Currents: Mary Stoppert
June 12 – July 29 1982
“The entrance is flanked by two curling serpents - the head of one and the tail of the other are visible; each serpent continues around, completing itself on the interior wall. Serpents are also the motif on the interior; each of the side walls is lined with six snakes which crest in the middle. On the bodies of the snakes, placed on small shelves, are the tools, some of which even take on a serpentine shape or snakelike imagery. In this context, they seem less like actual artifacts, and more like ritualized versions created specifically for this sacred space. At the far end is the temple, a pyramidal shape with a low, curving top, and an opening through which we glimpse the Queen’s Ring illuminated by a shaft of light from above.”

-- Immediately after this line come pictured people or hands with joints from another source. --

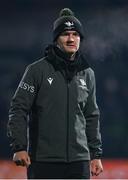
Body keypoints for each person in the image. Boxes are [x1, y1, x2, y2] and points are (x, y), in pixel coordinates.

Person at [7, 8, 103, 179]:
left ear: (80, 38)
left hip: (79, 162)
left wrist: (95, 154)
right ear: (56, 39)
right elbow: (18, 108)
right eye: (65, 34)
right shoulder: (37, 71)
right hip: (44, 162)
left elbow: (91, 115)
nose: (71, 39)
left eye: (75, 34)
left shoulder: (88, 73)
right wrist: (19, 147)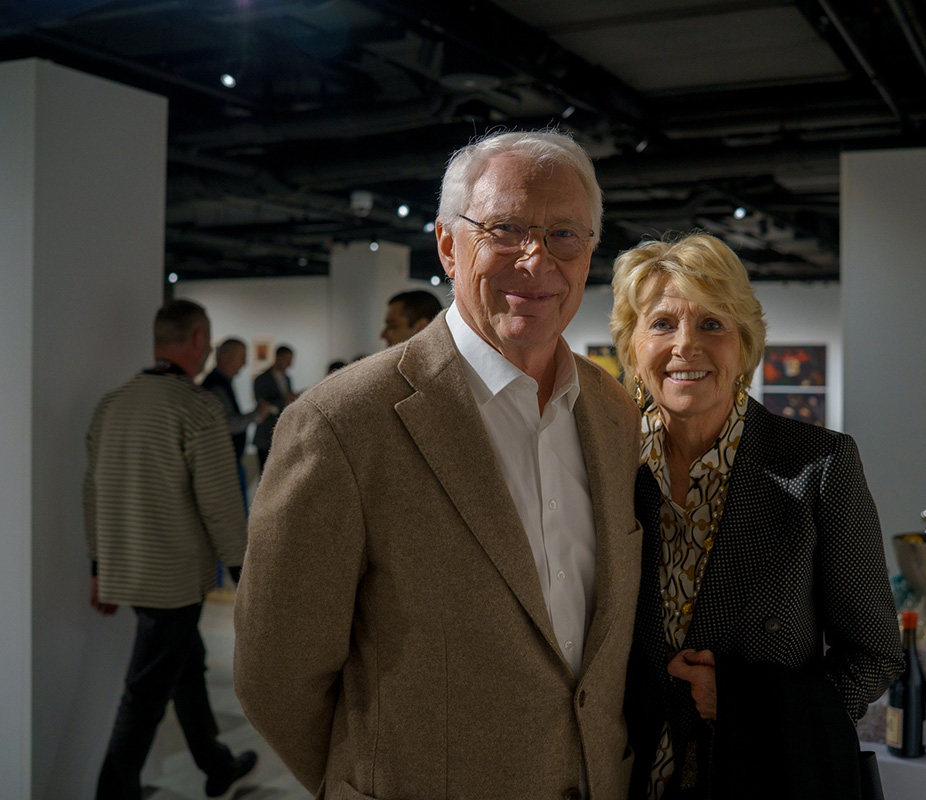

-Mary Jane Jacob, exhibition brochure.
“The Queen’s Ring is a synthesis of formal components that Stoppert has developed over the past decade, as well as a compilation of narrative references that have continually informed her work…As the viewer enters the anteroom, focus is immediately directed to a temple structure specifically designed to house the ‘Queen’s Ring,’ which is four feet in diameter. The ramp leading to the temple entrance and the single shaft of light illuminating the ring from above are key elements which invite the viewer to enter. Geometric and zoomorphic forms are prevalent in both the temple’s overall design and decoration, and in the tools and implements in the anteroom. In The Queen’s Ring, Stoppert’s exploration of geometry as a universal symbol and her preoccupation with defining sacred or mysterious space is combined with her own personal, yet archetypal mythology.”